= Free Burma Coalition =

The Free Burma Coalition was created in 1995 as an umbrella organization for the Free Burma movement. Under the leadership of Zarni, then a graduate student at University of Wisconsin–Madison, it galvanized principally American students, attracted much media attention, and helped force over forty multinational corporations to withdraw from Burma, including ARCO, PepsiCo, and Texaco.

The Free Burma Coalition became one of the largest and most effective human rights campaigns in the world, linking groups and individuals across many countries at its height. It used the boycott of Pepsi to highlight corporate complicity in human rights abuses by the military regime in Burma.

On April 26, 1996, USA Today published a cover story about the Free Burma Coalition with a front page picture of Zarni.

From 1995 to 1997, the Free Burma Coalition took over the leadership of the existing boycott of Pepsi. Free Burma Coalition activists ramped up the pressure on PepsiCo until 1997 when the company completely severed its remaining business ties in Burma. The Free Burma Coalition also campaigned successfully for the withdrawal of over forty corporations from Burma, including many apparel companies and several oil companies, such as ARCO, Unocal, and Texaco.

In 2003, Zarni started to express publicly his growing disillusionment with Aung San Suu Kyi's leadership and her policy of sanctions and boycotts. He also attacked what he viewed as the "self-serving ways" of many of his former fellow activists in the Free Burma Coalition and the movement in general. Newspapers inside Burma documented that Zarni had met with members of the military junta during this time.

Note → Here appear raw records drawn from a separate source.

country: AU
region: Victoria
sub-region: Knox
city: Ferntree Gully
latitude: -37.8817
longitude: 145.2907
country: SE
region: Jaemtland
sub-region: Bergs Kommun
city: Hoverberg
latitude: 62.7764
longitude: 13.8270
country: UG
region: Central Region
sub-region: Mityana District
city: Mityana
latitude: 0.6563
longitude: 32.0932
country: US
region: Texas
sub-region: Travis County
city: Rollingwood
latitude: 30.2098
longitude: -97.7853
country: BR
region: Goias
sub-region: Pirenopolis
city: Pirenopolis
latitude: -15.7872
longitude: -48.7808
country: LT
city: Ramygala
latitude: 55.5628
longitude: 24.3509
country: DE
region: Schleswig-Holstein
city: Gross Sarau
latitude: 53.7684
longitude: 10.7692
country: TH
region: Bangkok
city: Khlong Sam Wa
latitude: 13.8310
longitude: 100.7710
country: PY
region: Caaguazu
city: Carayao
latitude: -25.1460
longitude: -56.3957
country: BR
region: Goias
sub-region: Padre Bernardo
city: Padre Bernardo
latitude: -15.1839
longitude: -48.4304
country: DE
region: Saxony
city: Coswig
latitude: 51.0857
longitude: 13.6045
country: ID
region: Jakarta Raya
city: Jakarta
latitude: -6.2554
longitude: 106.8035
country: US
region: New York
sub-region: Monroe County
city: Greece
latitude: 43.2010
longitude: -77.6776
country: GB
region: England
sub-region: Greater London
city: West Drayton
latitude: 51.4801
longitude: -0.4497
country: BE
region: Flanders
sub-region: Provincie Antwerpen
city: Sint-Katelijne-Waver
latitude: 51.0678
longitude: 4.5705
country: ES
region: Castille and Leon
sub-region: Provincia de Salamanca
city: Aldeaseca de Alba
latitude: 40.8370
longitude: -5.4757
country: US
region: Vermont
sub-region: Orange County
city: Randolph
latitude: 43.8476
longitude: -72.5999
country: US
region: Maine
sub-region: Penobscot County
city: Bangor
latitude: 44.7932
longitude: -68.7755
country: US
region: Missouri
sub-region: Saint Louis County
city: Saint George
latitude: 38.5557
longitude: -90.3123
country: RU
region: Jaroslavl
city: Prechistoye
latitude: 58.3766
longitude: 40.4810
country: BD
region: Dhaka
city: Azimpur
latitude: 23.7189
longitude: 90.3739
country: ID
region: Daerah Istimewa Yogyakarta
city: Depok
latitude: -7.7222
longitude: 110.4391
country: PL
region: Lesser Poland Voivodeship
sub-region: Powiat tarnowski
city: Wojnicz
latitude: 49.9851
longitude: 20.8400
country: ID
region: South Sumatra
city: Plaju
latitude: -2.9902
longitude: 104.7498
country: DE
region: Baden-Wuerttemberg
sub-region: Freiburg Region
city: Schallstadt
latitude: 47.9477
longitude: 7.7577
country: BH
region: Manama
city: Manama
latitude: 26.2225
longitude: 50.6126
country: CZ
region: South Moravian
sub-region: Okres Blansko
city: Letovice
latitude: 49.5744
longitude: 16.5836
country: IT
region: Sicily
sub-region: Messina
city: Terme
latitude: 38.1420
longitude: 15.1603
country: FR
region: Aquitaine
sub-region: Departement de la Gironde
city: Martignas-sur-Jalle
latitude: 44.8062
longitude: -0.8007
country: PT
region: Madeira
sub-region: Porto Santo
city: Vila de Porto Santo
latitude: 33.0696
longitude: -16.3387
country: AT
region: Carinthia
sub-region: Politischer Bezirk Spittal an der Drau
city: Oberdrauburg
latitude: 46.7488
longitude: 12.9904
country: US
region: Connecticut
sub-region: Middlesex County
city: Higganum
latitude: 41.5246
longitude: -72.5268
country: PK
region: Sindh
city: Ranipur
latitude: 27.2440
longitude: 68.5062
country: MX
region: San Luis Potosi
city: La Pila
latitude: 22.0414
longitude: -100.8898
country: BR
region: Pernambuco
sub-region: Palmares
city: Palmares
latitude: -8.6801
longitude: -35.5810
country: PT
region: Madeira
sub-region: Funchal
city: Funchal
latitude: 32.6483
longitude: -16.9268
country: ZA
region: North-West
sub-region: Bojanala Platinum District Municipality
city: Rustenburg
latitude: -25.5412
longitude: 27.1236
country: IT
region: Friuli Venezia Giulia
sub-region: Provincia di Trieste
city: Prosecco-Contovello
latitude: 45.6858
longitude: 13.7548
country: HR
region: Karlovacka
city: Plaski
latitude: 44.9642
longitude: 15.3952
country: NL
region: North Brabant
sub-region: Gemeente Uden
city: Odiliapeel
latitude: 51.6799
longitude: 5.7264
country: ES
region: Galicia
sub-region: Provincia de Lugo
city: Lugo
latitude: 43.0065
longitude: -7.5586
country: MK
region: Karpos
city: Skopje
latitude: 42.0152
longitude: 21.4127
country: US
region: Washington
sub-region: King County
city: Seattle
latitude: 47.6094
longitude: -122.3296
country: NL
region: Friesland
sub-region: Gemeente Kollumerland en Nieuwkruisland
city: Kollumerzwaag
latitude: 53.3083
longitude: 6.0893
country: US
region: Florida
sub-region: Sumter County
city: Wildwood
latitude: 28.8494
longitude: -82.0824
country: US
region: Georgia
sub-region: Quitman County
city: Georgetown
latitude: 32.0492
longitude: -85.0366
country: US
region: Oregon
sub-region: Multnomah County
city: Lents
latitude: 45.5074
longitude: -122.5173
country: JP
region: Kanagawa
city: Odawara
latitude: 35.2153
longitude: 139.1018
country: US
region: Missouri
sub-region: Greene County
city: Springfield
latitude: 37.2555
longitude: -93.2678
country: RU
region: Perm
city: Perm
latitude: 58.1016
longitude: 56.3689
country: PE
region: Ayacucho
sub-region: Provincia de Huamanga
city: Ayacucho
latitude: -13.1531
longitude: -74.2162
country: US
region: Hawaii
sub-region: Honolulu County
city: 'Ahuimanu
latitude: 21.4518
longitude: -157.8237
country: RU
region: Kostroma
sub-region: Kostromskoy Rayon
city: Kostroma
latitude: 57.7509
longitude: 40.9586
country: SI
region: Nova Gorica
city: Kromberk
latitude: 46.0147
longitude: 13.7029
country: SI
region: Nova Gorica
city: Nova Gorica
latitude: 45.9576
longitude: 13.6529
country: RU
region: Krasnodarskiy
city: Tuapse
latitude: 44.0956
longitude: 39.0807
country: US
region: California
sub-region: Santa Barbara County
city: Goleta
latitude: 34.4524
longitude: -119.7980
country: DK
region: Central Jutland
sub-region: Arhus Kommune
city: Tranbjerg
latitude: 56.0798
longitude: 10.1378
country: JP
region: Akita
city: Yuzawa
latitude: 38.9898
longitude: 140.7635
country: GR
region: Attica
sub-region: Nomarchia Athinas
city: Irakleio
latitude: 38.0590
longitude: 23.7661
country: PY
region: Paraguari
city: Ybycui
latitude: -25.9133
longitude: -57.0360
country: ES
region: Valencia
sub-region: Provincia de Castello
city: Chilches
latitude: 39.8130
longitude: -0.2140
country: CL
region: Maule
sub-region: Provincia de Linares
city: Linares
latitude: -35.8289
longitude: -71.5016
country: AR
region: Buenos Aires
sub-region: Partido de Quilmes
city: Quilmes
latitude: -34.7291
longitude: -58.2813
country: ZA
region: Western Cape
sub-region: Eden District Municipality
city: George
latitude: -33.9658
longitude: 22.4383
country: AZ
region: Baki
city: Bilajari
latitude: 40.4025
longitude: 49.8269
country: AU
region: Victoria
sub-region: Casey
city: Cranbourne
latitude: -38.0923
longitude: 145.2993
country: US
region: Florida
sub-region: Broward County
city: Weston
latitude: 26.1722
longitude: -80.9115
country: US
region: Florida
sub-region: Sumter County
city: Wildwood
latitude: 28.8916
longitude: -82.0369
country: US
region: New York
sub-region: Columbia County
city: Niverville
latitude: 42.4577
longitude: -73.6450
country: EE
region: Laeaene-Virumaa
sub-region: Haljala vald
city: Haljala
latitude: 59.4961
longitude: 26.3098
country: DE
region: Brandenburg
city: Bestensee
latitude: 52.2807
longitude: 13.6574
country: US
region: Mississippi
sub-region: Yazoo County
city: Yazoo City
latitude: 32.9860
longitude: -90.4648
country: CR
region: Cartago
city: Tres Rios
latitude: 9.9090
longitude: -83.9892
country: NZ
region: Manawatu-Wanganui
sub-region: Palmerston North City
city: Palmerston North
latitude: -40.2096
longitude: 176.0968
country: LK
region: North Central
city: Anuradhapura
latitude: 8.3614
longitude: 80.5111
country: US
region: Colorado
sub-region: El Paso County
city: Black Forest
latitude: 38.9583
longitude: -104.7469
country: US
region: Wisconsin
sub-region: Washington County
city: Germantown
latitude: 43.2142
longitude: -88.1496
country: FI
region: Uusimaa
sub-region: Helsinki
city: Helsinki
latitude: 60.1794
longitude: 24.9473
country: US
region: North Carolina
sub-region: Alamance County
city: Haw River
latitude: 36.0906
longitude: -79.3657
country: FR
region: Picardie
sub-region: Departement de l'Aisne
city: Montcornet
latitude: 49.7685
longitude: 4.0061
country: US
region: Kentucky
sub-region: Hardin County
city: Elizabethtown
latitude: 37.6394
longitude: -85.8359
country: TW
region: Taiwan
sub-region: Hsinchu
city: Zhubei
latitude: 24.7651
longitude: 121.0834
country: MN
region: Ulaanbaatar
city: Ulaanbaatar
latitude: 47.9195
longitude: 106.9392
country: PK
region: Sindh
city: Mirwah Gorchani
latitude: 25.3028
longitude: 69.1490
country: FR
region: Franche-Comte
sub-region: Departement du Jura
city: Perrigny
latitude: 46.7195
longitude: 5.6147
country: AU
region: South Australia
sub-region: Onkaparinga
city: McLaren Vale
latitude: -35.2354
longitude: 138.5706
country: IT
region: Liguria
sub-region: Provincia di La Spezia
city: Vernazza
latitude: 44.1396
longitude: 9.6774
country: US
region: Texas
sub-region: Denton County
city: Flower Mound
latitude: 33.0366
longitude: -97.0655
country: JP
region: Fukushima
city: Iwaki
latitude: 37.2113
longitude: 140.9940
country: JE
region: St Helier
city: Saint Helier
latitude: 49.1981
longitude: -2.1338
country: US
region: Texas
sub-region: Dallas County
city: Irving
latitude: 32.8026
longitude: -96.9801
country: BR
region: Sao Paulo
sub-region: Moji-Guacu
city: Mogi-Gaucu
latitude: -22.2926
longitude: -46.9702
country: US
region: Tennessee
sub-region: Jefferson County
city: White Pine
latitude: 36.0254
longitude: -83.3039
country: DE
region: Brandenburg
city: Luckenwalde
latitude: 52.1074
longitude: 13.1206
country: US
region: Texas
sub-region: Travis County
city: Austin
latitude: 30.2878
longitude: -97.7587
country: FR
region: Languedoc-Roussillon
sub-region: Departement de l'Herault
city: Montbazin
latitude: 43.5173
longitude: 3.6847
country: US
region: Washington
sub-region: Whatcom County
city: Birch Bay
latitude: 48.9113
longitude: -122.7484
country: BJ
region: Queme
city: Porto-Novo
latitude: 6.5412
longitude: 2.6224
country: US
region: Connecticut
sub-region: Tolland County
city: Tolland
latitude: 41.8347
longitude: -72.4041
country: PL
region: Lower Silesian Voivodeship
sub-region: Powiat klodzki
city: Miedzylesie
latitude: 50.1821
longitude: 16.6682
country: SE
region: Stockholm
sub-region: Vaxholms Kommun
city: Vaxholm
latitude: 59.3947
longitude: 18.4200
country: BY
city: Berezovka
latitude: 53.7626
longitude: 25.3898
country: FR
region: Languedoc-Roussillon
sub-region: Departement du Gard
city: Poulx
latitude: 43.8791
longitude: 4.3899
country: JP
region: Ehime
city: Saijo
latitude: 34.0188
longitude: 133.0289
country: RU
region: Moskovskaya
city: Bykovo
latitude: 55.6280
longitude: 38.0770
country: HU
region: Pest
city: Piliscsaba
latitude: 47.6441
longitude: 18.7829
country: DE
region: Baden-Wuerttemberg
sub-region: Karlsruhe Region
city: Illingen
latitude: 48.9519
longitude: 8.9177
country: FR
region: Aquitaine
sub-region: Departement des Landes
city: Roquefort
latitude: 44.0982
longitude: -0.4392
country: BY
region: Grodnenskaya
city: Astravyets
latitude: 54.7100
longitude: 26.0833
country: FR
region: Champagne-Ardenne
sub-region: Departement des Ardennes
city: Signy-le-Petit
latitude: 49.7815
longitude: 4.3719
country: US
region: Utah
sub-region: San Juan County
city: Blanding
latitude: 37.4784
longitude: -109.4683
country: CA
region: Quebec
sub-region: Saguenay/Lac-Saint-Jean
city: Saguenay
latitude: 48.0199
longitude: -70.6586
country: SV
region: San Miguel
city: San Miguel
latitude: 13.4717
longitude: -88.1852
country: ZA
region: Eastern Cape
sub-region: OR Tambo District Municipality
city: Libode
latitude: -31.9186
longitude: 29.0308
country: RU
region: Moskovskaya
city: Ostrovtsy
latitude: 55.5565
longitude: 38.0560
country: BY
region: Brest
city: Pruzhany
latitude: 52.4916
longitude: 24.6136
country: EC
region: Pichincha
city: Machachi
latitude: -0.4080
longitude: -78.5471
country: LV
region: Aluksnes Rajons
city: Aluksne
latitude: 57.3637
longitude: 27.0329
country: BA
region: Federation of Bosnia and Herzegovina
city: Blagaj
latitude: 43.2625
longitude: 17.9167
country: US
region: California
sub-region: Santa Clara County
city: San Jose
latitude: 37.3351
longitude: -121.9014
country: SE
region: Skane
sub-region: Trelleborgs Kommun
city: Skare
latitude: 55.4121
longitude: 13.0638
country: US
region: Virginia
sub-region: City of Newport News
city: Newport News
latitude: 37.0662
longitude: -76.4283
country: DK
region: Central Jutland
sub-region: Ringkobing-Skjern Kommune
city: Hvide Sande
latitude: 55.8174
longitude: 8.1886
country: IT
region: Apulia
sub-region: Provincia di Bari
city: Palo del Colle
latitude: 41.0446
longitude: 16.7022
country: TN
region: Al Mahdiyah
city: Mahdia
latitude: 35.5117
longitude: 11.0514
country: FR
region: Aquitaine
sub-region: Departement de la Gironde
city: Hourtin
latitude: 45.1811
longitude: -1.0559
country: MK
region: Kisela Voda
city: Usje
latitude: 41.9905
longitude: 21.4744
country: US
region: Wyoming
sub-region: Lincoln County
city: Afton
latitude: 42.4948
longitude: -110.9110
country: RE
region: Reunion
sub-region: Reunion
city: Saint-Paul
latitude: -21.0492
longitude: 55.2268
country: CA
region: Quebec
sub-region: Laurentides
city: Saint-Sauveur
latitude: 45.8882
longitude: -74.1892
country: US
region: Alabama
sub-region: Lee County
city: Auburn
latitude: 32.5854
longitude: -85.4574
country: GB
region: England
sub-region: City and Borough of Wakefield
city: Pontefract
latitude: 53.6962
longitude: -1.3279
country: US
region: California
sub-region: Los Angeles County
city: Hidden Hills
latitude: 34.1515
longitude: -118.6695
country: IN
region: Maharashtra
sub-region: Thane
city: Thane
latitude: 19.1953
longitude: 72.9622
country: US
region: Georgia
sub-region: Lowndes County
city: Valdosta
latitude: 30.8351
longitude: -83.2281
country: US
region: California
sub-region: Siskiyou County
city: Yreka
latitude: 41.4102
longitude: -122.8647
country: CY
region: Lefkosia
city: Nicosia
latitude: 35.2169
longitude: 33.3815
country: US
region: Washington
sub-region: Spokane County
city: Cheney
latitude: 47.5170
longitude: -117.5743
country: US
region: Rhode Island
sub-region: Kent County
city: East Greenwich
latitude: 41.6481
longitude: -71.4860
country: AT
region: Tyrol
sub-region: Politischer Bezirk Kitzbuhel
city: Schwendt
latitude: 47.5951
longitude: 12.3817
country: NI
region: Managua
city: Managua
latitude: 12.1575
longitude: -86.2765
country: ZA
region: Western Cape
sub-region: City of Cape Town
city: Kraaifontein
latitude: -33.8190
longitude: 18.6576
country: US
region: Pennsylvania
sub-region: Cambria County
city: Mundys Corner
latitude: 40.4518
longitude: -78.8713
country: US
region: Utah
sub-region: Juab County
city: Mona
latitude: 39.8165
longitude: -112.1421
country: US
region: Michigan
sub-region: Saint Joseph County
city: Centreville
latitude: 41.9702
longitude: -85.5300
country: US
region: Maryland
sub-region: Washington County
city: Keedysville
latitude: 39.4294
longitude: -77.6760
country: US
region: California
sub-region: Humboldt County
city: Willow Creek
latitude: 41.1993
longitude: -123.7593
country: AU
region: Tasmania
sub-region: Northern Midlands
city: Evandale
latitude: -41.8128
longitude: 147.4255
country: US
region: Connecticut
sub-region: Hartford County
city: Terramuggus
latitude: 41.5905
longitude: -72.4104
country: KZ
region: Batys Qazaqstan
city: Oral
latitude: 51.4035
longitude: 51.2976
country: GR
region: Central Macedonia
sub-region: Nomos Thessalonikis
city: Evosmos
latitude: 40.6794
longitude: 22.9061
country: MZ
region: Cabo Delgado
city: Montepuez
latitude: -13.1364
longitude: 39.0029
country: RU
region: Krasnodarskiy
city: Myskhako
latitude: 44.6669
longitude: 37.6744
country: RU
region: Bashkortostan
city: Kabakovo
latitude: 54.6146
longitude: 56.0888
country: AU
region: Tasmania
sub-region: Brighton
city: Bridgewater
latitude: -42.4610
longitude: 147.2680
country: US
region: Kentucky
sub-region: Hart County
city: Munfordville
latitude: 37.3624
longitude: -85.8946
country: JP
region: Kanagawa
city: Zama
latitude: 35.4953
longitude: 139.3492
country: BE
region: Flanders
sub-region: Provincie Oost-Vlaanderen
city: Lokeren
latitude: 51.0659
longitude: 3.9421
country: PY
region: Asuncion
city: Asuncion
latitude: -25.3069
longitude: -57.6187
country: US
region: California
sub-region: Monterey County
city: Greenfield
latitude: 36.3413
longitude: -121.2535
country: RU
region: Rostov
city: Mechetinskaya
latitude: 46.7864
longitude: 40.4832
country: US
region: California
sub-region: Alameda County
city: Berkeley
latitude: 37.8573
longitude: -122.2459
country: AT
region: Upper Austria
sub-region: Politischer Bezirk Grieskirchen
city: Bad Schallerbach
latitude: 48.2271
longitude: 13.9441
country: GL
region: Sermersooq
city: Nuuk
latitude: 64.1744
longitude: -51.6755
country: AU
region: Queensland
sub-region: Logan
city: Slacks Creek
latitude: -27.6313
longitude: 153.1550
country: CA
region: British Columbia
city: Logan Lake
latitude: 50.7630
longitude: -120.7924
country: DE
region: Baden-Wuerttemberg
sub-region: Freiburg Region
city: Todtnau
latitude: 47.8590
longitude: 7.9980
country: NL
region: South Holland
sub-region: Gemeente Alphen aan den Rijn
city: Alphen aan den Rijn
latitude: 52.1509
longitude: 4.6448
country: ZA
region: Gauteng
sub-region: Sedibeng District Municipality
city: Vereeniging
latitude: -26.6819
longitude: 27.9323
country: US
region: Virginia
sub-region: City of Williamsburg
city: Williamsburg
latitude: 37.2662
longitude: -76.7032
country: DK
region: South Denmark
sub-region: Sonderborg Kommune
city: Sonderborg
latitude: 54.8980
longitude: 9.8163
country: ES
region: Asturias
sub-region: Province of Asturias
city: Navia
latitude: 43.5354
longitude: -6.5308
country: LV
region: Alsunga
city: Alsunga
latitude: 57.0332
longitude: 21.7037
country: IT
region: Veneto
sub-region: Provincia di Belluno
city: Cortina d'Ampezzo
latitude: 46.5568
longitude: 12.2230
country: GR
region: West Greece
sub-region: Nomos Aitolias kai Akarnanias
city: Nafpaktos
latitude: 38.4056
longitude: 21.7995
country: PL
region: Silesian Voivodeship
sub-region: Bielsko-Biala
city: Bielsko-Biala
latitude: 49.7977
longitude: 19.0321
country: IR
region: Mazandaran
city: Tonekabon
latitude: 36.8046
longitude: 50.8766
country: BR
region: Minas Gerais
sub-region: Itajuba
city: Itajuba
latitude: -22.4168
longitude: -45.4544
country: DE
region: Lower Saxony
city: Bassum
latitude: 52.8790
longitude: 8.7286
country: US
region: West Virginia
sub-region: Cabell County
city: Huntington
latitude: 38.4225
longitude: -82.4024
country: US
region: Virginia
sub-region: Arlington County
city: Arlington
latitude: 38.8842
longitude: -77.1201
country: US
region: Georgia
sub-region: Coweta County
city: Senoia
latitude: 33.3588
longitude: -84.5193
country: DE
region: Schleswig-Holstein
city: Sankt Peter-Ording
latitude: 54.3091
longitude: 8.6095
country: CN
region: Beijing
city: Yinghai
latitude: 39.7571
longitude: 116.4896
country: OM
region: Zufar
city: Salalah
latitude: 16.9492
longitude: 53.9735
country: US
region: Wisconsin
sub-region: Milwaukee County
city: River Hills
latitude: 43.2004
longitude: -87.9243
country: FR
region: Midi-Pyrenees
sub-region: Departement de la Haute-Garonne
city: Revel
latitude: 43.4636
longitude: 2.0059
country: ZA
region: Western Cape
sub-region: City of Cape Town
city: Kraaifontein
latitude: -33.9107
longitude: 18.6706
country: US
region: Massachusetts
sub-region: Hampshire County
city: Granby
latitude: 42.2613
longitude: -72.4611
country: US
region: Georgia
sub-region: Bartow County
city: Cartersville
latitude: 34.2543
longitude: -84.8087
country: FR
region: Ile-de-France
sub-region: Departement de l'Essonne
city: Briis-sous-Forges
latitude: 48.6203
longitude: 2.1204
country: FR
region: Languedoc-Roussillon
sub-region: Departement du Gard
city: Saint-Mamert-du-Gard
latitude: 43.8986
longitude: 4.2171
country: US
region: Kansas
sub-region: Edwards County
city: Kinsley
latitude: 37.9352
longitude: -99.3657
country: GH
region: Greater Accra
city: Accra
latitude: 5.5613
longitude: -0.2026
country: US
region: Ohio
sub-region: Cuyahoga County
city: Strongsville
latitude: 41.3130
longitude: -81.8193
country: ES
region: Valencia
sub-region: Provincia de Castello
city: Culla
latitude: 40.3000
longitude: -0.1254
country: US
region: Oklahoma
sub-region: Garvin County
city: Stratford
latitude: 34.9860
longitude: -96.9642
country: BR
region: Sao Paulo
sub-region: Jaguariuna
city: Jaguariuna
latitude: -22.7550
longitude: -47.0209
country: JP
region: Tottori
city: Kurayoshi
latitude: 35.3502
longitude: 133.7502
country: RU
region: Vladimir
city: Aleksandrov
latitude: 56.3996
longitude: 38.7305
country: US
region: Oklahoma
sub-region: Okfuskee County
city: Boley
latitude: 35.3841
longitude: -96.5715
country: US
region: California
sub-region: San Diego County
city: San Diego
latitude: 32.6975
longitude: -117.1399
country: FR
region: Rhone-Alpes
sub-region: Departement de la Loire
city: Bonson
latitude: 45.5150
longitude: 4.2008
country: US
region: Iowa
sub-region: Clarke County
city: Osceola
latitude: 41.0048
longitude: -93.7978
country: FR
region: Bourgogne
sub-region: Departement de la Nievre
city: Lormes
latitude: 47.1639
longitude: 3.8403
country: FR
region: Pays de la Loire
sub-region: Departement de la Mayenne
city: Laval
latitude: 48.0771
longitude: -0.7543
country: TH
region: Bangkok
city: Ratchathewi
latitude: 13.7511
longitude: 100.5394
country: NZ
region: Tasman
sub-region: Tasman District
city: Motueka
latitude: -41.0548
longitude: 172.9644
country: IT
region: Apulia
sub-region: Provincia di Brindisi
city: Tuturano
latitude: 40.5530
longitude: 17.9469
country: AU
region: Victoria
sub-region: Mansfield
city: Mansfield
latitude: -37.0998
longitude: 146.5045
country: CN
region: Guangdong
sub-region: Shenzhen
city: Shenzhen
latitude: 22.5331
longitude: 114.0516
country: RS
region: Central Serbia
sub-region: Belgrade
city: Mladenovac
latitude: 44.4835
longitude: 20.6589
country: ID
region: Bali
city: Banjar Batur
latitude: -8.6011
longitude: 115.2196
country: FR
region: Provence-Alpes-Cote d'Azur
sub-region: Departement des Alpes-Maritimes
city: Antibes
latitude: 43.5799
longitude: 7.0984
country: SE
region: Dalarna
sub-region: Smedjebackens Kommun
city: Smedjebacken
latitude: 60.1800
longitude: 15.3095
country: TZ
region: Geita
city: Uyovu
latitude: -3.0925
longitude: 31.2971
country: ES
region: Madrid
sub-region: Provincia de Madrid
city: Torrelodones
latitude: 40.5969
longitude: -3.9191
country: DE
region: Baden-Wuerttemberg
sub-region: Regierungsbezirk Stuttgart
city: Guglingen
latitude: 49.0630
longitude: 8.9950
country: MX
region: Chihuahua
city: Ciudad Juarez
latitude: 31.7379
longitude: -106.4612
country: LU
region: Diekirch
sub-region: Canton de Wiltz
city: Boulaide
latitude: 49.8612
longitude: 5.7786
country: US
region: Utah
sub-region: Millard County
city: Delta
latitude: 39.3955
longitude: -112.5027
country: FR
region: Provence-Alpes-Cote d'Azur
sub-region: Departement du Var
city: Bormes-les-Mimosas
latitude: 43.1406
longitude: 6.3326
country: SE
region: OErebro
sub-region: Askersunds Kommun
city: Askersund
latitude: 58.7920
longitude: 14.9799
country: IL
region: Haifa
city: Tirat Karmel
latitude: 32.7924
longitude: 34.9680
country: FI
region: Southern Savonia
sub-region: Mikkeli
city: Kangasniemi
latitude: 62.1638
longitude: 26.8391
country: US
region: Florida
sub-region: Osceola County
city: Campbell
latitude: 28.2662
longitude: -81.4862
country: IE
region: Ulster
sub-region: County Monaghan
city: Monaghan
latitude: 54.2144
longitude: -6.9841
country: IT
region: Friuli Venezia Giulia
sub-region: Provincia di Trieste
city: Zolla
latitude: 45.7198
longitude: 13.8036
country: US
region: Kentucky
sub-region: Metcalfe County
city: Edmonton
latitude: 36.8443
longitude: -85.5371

Because, even prior to his perceived coziness with the military and USDP (the political party of the military), Zarni had been regarded by the core network of democracy activists inside Burma as largely an opportunistic fraud, who had not even been in Burma during the 1988 protests, it led to strained relationships between Zarni and other activists. It was unclear whether Zarni expressed his supposed disillusionment of Aung San Suu Kyi's policy only after he was largely ostracized by democracy activists inside the country. It is also unclear whether his meetings with the military fed into his change of heart about sanctions and what relationship he continues to have with the military and its main political party.

Zarni and a group of Western-educated Burmese dissidents explored alternatives to what they termed as "the sanctions and boycott orthodoxy." In 2003, Zarni switched his position and started to claim that economic sanctions and political pressure by Western countries on Burma was counter-productive and futile as long as China, India, Thailand and other Asian countries continued to do business with and provide political support to the ruling regime.

Following Zarni's change in policy, the staff and virtually all the group's supporters and funders left the Free Burma Coalition and founded the U.S. Campaign for Burma, which maintains the Free Burma Coalition's mission and policies.

More recently, Zarni has recreated himself as an activist, who is the leading voice on social media, in the various transnational campaigns and movements, which claim to advocate for the Rohingya. He has, once again, switched his position, and now advocates for new sanctions to be placed on Burma.

The Free Burma Coalition is now largely moribund, with Zarni as the organization's sole spokesperson. Moreover, Zarni now advocates to have Aung San Suu Kyi and other democracy activists inside the country be put on trial in international criminal court for crimes against humanity against the Rohingya.